**Problem details:** Print the following data verbatim, line by line, and omit the pictures.

**Provided data:**
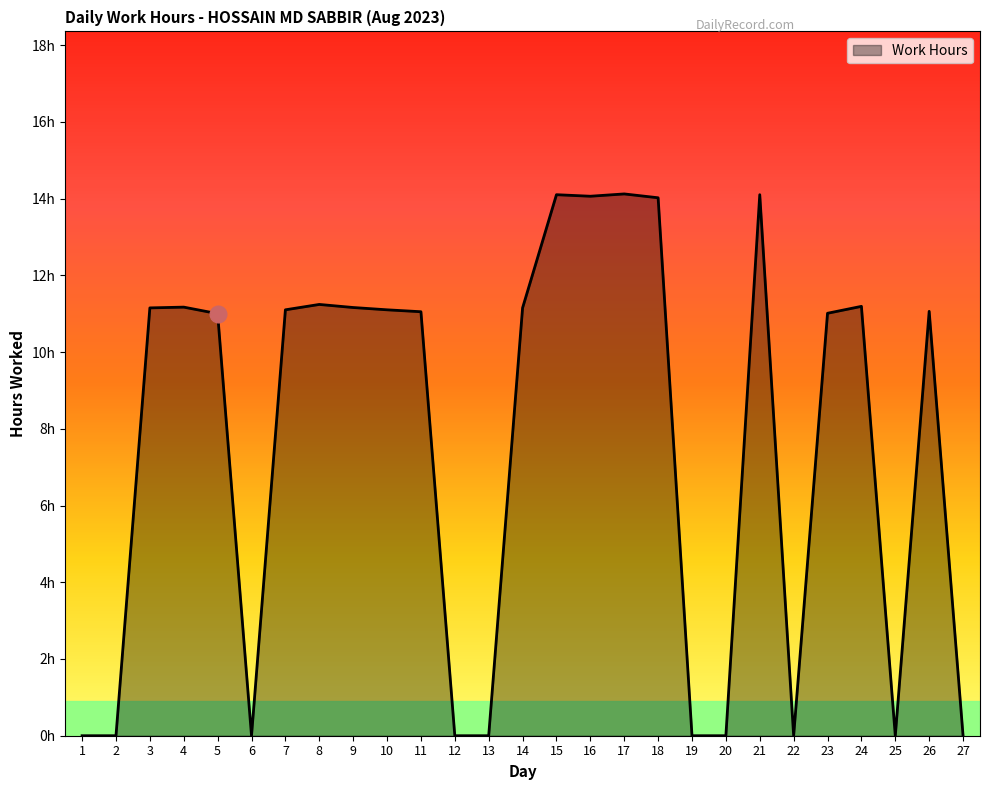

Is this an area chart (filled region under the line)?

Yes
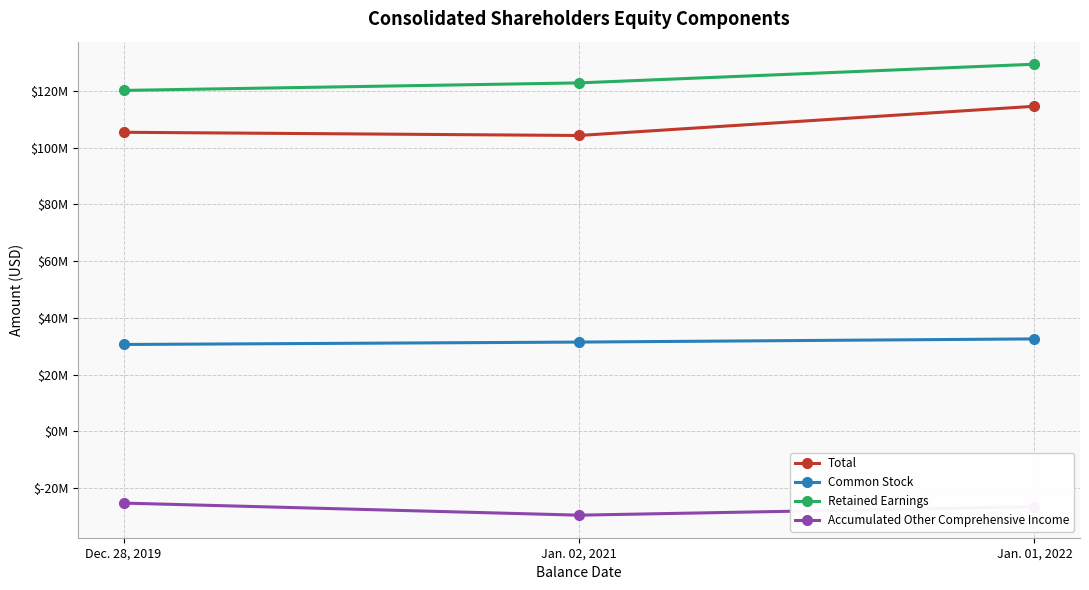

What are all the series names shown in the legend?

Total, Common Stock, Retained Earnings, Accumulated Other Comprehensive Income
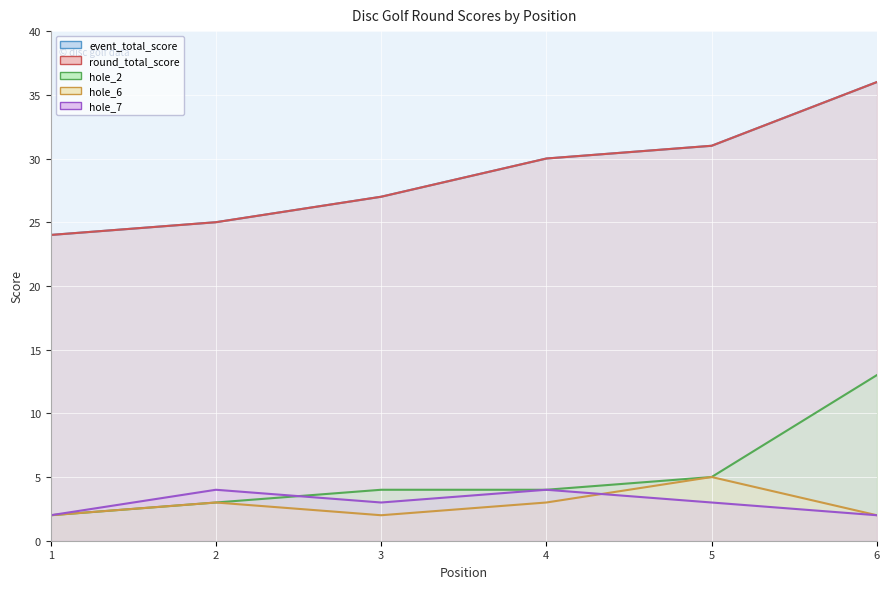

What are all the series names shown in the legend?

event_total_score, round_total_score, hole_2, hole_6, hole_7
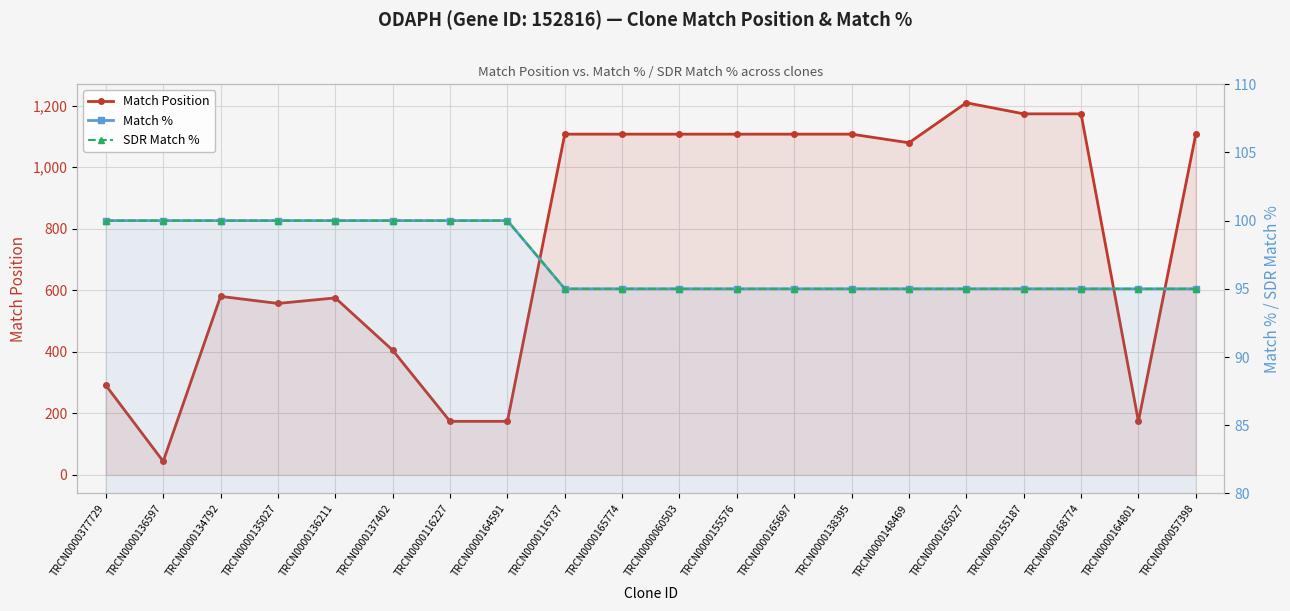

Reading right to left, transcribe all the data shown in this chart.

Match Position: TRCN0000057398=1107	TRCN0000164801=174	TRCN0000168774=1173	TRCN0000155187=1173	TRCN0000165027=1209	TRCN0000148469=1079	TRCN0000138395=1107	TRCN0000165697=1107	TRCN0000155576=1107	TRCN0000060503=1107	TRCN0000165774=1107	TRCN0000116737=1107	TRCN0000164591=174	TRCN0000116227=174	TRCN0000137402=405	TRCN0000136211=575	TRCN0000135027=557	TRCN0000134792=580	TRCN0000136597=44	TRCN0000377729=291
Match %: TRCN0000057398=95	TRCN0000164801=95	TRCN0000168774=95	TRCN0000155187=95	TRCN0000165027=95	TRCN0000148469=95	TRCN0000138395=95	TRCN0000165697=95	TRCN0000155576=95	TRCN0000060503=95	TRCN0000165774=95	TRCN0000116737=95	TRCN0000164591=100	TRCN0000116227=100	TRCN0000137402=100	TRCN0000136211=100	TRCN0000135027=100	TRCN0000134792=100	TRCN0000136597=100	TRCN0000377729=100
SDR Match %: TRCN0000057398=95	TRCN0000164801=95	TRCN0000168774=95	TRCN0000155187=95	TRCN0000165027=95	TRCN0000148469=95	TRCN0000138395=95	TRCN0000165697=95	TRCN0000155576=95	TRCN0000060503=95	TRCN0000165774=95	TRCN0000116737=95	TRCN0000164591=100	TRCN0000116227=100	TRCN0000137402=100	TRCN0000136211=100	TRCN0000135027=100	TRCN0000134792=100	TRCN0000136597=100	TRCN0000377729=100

**Reply:**
Is this an area chart (filled region under the line)?

Yes

What are all the series names shown in the legend?

Total, Common Stock, Retained Earnings, Accumulated Other Comprehensive Income

What are all the series names shown in the legend?

event_total_score, round_total_score, hole_2, hole_6, hole_7

Reading right to left, transcribe all the data shown in this chart.

Match Position: TRCN0000057398=1107	TRCN0000164801=174	TRCN0000168774=1173	TRCN0000155187=1173	TRCN0000165027=1209	TRCN0000148469=1079	TRCN0000138395=1107	TRCN0000165697=1107	TRCN0000155576=1107	TRCN0000060503=1107	TRCN0000165774=1107	TRCN0000116737=1107	TRCN0000164591=174	TRCN0000116227=174	TRCN0000137402=405	TRCN0000136211=575	TRCN0000135027=557	TRCN0000134792=580	TRCN0000136597=44	TRCN0000377729=291
Match %: TRCN0000057398=95	TRCN0000164801=95	TRCN0000168774=95	TRCN0000155187=95	TRCN0000165027=95	TRCN0000148469=95	TRCN0000138395=95	TRCN0000165697=95	TRCN0000155576=95	TRCN0000060503=95	TRCN0000165774=95	TRCN0000116737=95	TRCN0000164591=100	TRCN0000116227=100	TRCN0000137402=100	TRCN0000136211=100	TRCN0000135027=100	TRCN0000134792=100	TRCN0000136597=100	TRCN0000377729=100
SDR Match %: TRCN0000057398=95	TRCN0000164801=95	TRCN0000168774=95	TRCN0000155187=95	TRCN0000165027=95	TRCN0000148469=95	TRCN0000138395=95	TRCN0000165697=95	TRCN0000155576=95	TRCN0000060503=95	TRCN0000165774=95	TRCN0000116737=95	TRCN0000164591=100	TRCN0000116227=100	TRCN0000137402=100	TRCN0000136211=100	TRCN0000135027=100	TRCN0000134792=100	TRCN0000136597=100	TRCN0000377729=100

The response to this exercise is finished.